Anthropomorphic figurines present the greatest number and the richest forms in Neolithic plastic. They are encountered from the beginning of the Neolithic in clay, stone and more rarely in bone, sea-shell, silver and gold, and depict female and male figures. Their height ranged as a rule between 4 and 20 centimetres.

Figurines of the Early and the Middle Neolithic were naturalistic, with their genders stressed. Female figurines have been assumed to symbolize the goddess of fertility (mother-goddess). They were represented standing, sitting, squatting, reclining, in stages of pregnancy, giving birth or showing maternal affection. In some of them individual traits were represented, with incisions or colour (old or hunched women), a detail that enhances the view that they were portraits or represented characteristic figures of Neolithic society. This is also confirmed by male figurines of the Middle Neolithic with mongolian traits (Prodromos) and in particular by the sitting figure of the "Thinker" (Karditsa). This figurine of the Late Neolithic, which is 47,7 centimeters high and an imitation of its counterparts from the Balkans, is a unique specimen of large sculpture in Greece.

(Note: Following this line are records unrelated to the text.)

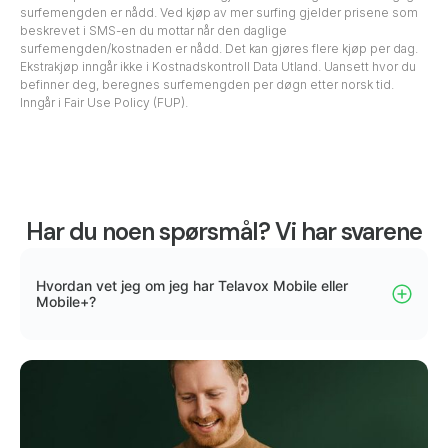
surfemengden er nådd. Ved kjøp av mer surfing gjelder prisene som
beskrevet i SMS-en du mottar når den daglige
surfemengden/kostnaden er nådd. Det kan gjøres flere kjøp per dag.
Ekstrakjøp inngår ikke i Kostnadskontroll Data Utland. Uansett hvor du
befinner deg, beregnes surfemengden per døgn etter norsk tid.
Inngår i Fair Use Policy (FUP).
Har du noen spørsmål? Vi har svarene
Hvordan vet jeg om jeg har Telavox Mobile eller
Mobile+?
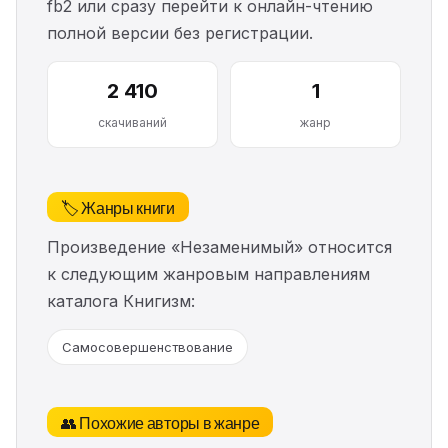
fb2 или сразу перейти к онлайн-чтению
полной версии без регистрации.
2 410
1
скачиваний
жанр
🏷️ Жанры книги
Произведение «Незаменимый» относится
к следующим жанровым направлениям
каталога Книгизм:
Самосовершенствование
👥 Похожие авторы в жанре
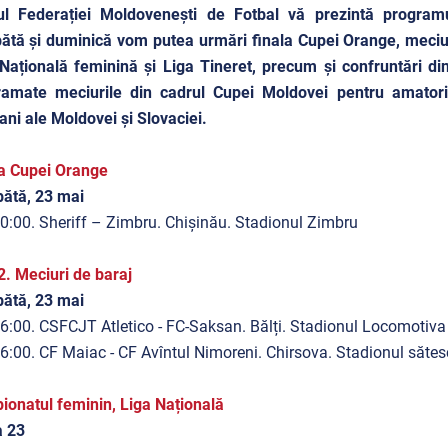
-ul Federației Moldovenești de Fotbal vă prezintă programu
tă și duminică vom putea urmări finala Cupei Orange, meciuri 
Națională feminină și Liga Tineret, precum și confruntări din
ramate meciurile din cadrul Cupei Moldovei pentru amatori, 
ani ale Moldovei și Slovaciei.
a Cupei Orange
ătă, 23 mai
0:00. Sheriff – Zimbru. Chișinău. Stadionul Zimbru
2. Meciuri de baraj
ătă, 23 mai
6:00. CSFCJT Atletico - FC-Saksan. Bălți. Stadionul Locomotiva
6:00. CF Maiac - CF Avîntul Nimoreni. Chirsova. Stadionul sătes
onatul feminin, Liga Națională
a 23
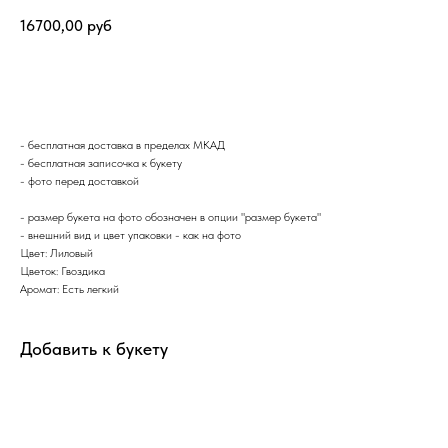
16700,00
руб
Заказать букет
- бесплатная доставка в пределах МКАД
- бесплатная записочка к букету
- фото перед доставкой
- размер букета на фото обозначен в опции "размер букета"
- внешний вид и цвет упаковки - как на фото
Цвет: Лиловый
Цветок: Гвоздика
Аромат: Есть легкий
Добавить к букету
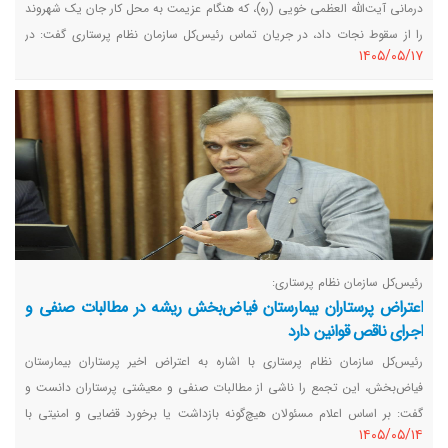
درمانی آیت‌الله العظمی خویی (ره)، که هنگام عزیمت به محل کار جان یک شهروند
را از سقوط نجات داد، در جریان تماس رئیس‌کل سازمان نظام پرستاری گفت: در
١٤٠٥/٠٥/١٧
لحظه وقوع حادثه تنها فرصت اقدام وجود داشت و فرصت فکر کردن نبود.
رئیس‌کل سازمان نظام پرستاری:
اعتراض پرستاران بیمارستان فیاض‌بخش ریشه در مطالبات صنفی و
اجرای ناقص قوانین دارد
رئیس‌کل سازمان نظام پرستاری با اشاره به اعتراض اخیر پرستاران بیمارستان
فیاض‌بخش، این تجمع را ناشی از مطالبات صنفی و معیشتی پرستاران دانست و
گفت: بر اساس اعلام مسئولان هیچ‌گونه بازداشت یا برخورد قضایی و امنیتی با
١٤٠٥/٠٥/١٤
پرستاران صورت نگرفته است.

During the Late and Final Neolithic schematization predominated, with the abstract rendition of human traits. Figurines were almost "plank-shaped", with flattened trunks, while the hands were represented by two horizontal bosses on the upper part of the body. Characteristic of the Late Neolithic were the "cruciform" figurines made of marble, on which anatomic details were emphasized with red colour. Finally, a specific class which dates to the Rachmani phase (Final Neolithic in Thessaly), are the "acroliths": Their body consisted of a clay cylinder, in which a marble triangular head was inset and whose traits were painted in red and black colour. Schematization and casual creation, but also the frequency with which they are encountered, suggests a symbolic meaning to their use.

Complete schematization of the human form was rendered by ring idol figurines or pendants (amulets) of clay, stone, silver and gold. These appeared as isolated cases in the Late Neolithic but were much more widely disseminated -especially silver and gold ones- during the Final Neolithic. Known examples, 2-10 centimetres high, from Aravissos in Macedonia, Theopetra in Thessaly, Euripides Cave on Salamis, Diros in Mani, Amnissos on Crete, and those from a hoard discovered in the hands of illicit dealers in 1997, show that they were sewn on clothes (as documented in the famous cemetery of Varna in Bulgaria) or hung from the neck as amulets, the way the golden cross is today, which apart from its symbolic value, constituted the ultimate schematization of human form.

Human form was also rendered in Neolithic art incised with simple deft lines on small pebbles, found in Sesklo and Magoula Karamoulrar in Thessaly, and depicted in relief on clay vases, as in the example from Nea Nikomedeia in Macedonia (Early Neolithic).